··· Dane do zadania ···
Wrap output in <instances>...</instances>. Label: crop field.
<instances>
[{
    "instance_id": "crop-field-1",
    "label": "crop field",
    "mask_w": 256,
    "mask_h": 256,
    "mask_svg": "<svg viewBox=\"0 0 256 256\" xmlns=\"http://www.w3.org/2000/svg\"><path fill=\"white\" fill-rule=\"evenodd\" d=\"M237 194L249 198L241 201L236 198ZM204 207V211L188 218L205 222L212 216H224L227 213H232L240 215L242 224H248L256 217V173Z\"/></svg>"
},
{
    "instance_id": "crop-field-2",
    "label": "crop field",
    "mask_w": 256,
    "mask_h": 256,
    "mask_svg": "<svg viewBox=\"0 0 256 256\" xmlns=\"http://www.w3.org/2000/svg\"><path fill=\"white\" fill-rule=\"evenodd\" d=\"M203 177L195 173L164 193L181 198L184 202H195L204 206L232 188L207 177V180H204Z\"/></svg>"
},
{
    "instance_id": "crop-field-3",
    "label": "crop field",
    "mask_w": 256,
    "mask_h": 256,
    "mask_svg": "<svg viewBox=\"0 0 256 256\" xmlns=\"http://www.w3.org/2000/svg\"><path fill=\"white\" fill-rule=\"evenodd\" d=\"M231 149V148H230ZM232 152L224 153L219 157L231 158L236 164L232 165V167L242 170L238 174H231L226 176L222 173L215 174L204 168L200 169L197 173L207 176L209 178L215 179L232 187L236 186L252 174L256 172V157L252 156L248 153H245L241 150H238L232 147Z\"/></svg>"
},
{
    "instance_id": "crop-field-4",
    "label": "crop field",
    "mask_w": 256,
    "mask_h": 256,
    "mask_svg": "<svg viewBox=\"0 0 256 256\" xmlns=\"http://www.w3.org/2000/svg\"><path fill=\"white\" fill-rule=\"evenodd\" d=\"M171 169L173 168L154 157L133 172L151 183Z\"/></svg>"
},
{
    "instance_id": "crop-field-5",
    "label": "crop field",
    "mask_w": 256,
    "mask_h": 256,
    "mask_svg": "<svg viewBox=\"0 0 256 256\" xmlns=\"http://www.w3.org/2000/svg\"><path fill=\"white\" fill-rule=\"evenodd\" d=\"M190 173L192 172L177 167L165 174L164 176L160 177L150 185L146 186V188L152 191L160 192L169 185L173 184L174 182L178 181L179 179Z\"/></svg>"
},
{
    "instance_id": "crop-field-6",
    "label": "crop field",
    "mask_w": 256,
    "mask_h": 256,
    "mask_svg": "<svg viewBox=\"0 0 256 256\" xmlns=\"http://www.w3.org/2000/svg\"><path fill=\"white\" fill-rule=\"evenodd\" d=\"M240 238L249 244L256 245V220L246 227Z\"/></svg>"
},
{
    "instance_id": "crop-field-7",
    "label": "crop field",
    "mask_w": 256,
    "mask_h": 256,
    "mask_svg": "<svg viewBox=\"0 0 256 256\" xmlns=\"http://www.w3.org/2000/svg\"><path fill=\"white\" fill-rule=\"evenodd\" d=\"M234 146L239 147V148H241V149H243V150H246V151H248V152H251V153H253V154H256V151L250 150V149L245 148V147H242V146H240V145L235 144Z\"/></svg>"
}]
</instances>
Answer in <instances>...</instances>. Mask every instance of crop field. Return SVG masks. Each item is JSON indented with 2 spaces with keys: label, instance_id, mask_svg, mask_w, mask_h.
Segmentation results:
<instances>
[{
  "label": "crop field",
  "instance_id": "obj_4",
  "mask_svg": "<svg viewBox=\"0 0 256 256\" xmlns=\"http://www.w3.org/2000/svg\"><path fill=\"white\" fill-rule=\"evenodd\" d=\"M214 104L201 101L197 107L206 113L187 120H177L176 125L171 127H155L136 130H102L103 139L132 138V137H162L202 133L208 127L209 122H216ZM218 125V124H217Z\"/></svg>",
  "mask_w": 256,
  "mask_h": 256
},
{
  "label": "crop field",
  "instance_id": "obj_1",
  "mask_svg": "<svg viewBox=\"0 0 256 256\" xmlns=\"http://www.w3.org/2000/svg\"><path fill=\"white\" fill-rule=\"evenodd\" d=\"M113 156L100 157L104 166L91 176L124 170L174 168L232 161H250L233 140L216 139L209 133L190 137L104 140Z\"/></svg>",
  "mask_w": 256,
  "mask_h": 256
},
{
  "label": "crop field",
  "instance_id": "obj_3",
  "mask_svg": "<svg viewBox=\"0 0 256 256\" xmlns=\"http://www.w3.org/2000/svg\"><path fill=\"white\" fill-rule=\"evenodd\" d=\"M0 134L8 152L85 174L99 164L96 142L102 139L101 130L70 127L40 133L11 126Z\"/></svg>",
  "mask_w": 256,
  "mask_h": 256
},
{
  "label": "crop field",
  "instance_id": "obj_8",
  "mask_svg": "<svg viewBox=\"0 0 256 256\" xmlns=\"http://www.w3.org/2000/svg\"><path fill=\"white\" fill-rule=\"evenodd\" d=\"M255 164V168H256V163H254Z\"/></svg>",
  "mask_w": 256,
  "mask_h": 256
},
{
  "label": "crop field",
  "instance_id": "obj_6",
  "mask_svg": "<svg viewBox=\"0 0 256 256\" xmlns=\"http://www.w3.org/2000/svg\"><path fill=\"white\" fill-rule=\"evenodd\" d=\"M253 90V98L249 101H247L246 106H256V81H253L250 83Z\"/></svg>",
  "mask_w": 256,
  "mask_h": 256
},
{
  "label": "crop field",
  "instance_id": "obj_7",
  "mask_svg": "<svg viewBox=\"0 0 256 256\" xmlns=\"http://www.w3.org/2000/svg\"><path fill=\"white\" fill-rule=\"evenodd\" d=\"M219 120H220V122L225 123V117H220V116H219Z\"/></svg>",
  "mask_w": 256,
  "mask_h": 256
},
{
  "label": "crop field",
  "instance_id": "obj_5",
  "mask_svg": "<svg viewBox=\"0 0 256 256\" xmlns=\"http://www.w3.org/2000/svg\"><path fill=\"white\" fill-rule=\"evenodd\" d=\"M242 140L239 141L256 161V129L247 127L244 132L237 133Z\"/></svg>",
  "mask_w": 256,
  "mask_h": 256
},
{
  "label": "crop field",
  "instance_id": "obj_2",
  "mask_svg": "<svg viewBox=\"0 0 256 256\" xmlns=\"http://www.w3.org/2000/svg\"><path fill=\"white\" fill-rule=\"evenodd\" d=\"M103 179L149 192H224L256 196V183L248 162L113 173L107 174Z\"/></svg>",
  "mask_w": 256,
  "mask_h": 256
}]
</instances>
···
··· Dane do zadania ···
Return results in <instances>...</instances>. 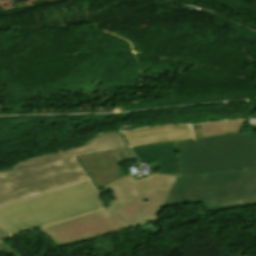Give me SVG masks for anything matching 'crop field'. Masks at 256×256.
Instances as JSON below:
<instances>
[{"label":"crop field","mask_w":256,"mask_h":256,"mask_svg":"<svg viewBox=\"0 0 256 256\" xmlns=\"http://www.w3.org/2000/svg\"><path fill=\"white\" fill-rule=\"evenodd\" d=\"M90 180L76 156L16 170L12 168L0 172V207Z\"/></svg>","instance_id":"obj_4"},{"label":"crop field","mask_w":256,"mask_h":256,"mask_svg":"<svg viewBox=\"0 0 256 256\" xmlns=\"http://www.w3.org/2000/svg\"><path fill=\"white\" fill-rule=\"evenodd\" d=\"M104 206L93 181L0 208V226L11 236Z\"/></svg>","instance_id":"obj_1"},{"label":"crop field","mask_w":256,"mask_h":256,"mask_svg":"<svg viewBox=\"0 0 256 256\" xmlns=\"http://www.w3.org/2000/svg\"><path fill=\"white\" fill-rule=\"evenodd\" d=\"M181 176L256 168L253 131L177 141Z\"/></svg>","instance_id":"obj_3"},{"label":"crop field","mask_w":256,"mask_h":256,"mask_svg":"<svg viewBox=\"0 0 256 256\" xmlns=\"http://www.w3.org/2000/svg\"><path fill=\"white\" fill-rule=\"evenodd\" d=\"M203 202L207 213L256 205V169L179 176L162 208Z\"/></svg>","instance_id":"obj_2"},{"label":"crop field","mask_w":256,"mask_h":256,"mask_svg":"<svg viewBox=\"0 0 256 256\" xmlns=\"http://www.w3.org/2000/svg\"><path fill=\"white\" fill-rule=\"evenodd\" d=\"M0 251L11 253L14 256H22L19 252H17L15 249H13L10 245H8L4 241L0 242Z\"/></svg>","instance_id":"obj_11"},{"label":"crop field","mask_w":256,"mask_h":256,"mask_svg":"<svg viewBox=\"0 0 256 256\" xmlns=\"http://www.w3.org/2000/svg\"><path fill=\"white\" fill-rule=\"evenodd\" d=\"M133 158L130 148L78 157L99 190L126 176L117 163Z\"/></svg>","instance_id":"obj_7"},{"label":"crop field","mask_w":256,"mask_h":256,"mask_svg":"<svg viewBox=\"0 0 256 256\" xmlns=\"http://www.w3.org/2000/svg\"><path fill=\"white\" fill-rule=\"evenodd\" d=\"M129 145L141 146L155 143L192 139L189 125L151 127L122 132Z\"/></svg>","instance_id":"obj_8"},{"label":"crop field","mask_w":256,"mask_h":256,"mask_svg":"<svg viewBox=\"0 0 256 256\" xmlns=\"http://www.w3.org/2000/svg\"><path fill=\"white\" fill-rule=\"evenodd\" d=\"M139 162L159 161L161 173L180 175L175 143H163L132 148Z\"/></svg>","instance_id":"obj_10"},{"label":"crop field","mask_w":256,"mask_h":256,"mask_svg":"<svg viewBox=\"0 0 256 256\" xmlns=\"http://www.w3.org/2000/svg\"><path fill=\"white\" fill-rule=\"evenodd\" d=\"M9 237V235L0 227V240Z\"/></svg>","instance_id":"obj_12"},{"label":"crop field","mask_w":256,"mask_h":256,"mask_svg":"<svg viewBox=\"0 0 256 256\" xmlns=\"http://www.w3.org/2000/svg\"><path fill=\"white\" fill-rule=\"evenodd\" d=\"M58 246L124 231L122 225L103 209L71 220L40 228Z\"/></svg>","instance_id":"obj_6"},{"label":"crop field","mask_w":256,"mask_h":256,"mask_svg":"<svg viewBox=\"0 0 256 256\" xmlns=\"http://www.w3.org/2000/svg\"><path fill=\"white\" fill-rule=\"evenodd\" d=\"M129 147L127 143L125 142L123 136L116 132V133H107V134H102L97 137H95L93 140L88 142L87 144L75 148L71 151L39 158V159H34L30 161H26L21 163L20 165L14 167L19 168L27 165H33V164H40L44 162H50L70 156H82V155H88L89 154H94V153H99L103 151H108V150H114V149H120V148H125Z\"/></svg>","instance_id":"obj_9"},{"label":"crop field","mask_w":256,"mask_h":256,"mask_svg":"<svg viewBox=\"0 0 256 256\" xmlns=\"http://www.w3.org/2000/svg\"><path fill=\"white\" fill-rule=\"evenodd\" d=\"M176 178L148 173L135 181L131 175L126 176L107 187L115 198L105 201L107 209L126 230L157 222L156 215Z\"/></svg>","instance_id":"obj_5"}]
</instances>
···
Krótkie zadanie — Wybierz z materiału wszystkie wiersze zawierające ciąg „JSON” i przepisz je bez zmian.

Wynik —
Answer in <instances>...</instances>. Mask every instance of crop field. Return SVG masks. Each item is JSON indented with 2 spaces with keys: label, instance_id, mask_svg, mask_w, mask_h.
Instances as JSON below:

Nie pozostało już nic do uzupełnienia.